India's governmental makeup is very similar to the United States in that it has both Horizontal and Vertical structures. Horizontal government refers to what in the United States we call Separation of Powers. It basically separates the government into three separate structures with checks and balances to stop corruption and tyranny from forming. The Horizontal structure is a Representative Democracy, thus the people vote for representatives to make laws for them. Vertical government refers to Federalism. It is basically a balance of power between the central governments and the provincial governments. The federal government in India is referred to as the Union Government or the Central Government. (The latter being more prevalent.) Unlike the United States, India has two vertical distributions below their Central Government. The First is the State Government and the second is the Panchayat (Local/Municipal).
This horizontal and vertical structures are influenced by coalitions. (Also a form of power sharing.) Like the United States, India has dominant political parties called coalitions.

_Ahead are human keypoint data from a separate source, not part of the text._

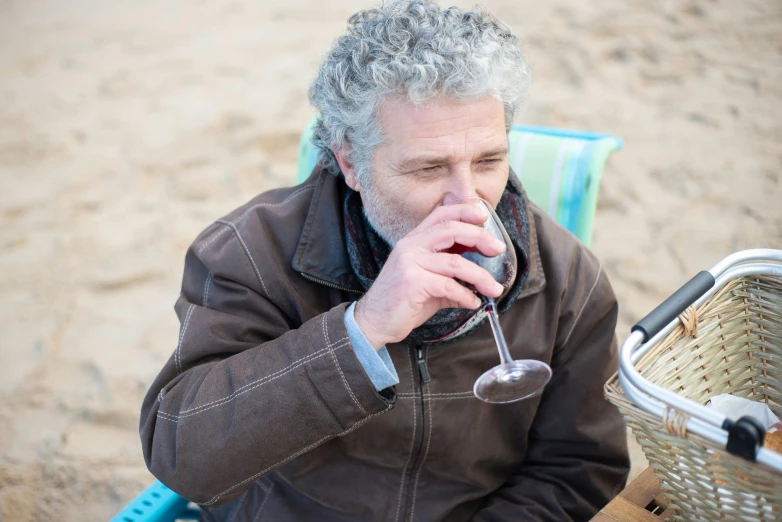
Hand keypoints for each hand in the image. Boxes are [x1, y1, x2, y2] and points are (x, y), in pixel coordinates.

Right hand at [354, 203, 505, 348]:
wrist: (374, 321)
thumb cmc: (401, 301)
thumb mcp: (427, 281)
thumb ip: (450, 274)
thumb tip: (479, 280)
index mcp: (413, 240)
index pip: (441, 214)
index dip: (464, 211)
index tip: (484, 216)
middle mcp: (410, 246)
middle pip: (452, 230)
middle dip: (480, 237)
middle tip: (497, 249)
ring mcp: (410, 263)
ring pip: (455, 262)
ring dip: (480, 276)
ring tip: (494, 289)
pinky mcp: (412, 282)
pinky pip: (448, 286)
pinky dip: (466, 296)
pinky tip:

The largest coalition becomes the ruling party. This is dissimilar to the United States (in general), however is seen in England. The United States uses this form of Power Sharing in the House and the Senate. In India it is a broader national concept. Coalitions that are not the dominant or ruling party are referred to as the opposition. The opposition acts as a governmental referee and ensures that the people's wishes are upheld.
India also has power sharing within the castes and the social groups. These castes and social groups are designed to give voice to groups that would feel alienated. Basically it provides a governmental cubbyhole for minorities to have a voice in society.